*DOCUMENT EXTRACT*
────

RMT: Do not block retries when establishing a new keeper connection

2024-11-26 09:32:01 +00:00 · 2024-09-02 14:48:54 +02:00 · 2024-09-02 14:48:54 +02:00 · 8225acae3a
commit 8225acae3a
parent f59ed02acb
2 changed files with 40 additions and 4 deletions
--- a/src/Storages/StorageReplicatedMergeTree.cpp
+++ b/src/Storages/StorageReplicatedMergeTree.cpp
@ -221,14 +221,17 @@ void StorageReplicatedMergeTree::setZooKeeper()
    /// strange effects. So we always use only one session for all tables.
    /// (excluding auxiliary zookeepers)

-    std::lock_guard lock(current_zookeeper_mutex);
    if (zookeeper_name == default_zookeeper_name)
    {
-        current_zookeeper = getContext()->getZooKeeper();
+        auto new_keeper = getContext()->getZooKeeper();
+        std::lock_guard lock(current_zookeeper_mutex);
+        current_zookeeper = new_keeper;
    }
    else
    {
-        current_zookeeper = getContext()->getAuxiliaryZooKeeper(zookeeper_name);
+        auto new_keeper = getContext()->getAuxiliaryZooKeeper(zookeeper_name);
+        std::lock_guard lock(current_zookeeper_mutex);
+        current_zookeeper = new_keeper;
    }
 }

@ -365,7 +368,7 @@ StorageReplicatedMergeTree::StorageReplicatedMergeTree(
    bool has_zookeeper = getContext()->hasZooKeeper() || getContext()->hasAuxiliaryZooKeeper(zookeeper_name);
    if (has_zookeeper)
    {
-        /// It's possible for getZooKeeper() to timeout if  zookeeper host(s) can't
+        /// It's possible for getZooKeeper() to timeout if zookeeper host(s) can't
        /// be reached. In such cases Poco::Exception is thrown after a connection
        /// timeout - refer to src/Common/ZooKeeper/ZooKeeperImpl.cpp:866 for more info.

────

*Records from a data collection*
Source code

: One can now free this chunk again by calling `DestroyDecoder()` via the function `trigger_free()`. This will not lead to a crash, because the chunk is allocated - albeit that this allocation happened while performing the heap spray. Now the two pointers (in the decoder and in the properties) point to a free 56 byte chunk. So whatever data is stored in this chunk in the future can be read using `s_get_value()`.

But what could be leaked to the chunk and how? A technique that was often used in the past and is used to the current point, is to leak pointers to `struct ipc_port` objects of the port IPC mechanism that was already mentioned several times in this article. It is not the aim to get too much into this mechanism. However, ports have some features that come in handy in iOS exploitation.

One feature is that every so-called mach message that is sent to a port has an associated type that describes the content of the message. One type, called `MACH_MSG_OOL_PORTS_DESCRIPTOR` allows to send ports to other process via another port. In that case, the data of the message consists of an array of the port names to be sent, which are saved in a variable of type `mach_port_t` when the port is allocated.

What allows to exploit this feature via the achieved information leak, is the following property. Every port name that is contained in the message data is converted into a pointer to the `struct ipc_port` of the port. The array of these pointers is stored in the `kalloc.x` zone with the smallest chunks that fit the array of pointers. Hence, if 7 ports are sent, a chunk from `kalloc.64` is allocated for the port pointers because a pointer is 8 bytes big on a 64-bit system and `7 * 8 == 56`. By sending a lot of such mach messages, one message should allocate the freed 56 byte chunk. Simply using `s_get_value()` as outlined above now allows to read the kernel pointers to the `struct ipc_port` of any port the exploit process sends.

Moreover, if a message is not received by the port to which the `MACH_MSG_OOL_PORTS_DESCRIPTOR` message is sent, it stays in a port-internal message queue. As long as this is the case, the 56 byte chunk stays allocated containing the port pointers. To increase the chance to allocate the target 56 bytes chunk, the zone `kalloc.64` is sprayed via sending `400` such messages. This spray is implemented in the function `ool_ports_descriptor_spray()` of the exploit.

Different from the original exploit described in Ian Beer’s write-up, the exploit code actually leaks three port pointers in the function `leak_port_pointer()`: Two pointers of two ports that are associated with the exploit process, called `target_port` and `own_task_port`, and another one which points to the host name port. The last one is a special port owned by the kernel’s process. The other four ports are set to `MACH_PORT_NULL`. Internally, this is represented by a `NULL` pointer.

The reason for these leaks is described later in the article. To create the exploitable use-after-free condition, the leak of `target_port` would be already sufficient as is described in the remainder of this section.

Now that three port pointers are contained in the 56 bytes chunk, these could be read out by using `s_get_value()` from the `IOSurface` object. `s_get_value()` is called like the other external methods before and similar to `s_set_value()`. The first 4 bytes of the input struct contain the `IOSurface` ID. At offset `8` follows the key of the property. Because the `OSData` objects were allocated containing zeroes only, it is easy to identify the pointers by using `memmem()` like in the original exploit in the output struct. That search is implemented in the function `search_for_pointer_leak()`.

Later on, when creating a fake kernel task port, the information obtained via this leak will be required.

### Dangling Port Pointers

────

*EXERCISE TASKS*
[a] According to the code comment in the commit diff, why can getZooKeeper() time out, and what happens when it does? Answer in one to three sentences.
[b] Retype the lines of the records from the start of the records through the line that contains "What allows to", inclusive.
The text and the records were taken from separate sources.

*TASK-BY-TASK ANSWERS*
[a] getZooKeeper() can time out when the zookeeper host(s) can't be reached. When that happens, a Poco::Exception is thrown after a connection timeout.

[b]
Source code

: One can now free this chunk again by calling `DestroyDecoder()` via the function `trigger_free()`. This will not lead to a crash, because the chunk is allocated - albeit that this allocation happened while performing the heap spray. Now the two pointers (in the decoder and in the properties) point to a free 56 byte chunk. So whatever data is stored in this chunk in the future can be read using `s_get_value()`.

But what could be leaked to the chunk and how? A technique that was often used in the past and is used to the current point, is to leak pointers to `struct ipc_port` objects of the port IPC mechanism that was already mentioned several times in this article. It is not the aim to get too much into this mechanism. However, ports have some features that come in handy in iOS exploitation.

One feature is that every so-called mach message that is sent to a port has an associated type that describes the content of the message. One type, called `MACH_MSG_OOL_PORTS_DESCRIPTOR` allows to send ports to other process via another port. In that case, the data of the message consists of an array of the port names to be sent, which are saved in a variable of type `mach_port_t` when the port is allocated.

What allows to exploit this feature via the achieved information leak, is the following property. Every port name that is contained in the message data is converted into a pointer to the `struct ipc_port` of the port. The array of these pointers is stored in the `kalloc.x` zone with the smallest chunks that fit the array of pointers. Hence, if 7 ports are sent, a chunk from `kalloc.64` is allocated for the port pointers because a pointer is 8 bytes big on a 64-bit system and `7 * 8 == 56`. By sending a lot of such mach messages, one message should allocate the freed 56 byte chunk. Simply using `s_get_value()` as outlined above now allows to read the kernel pointers to the `struct ipc_port` of any port the exploit process sends.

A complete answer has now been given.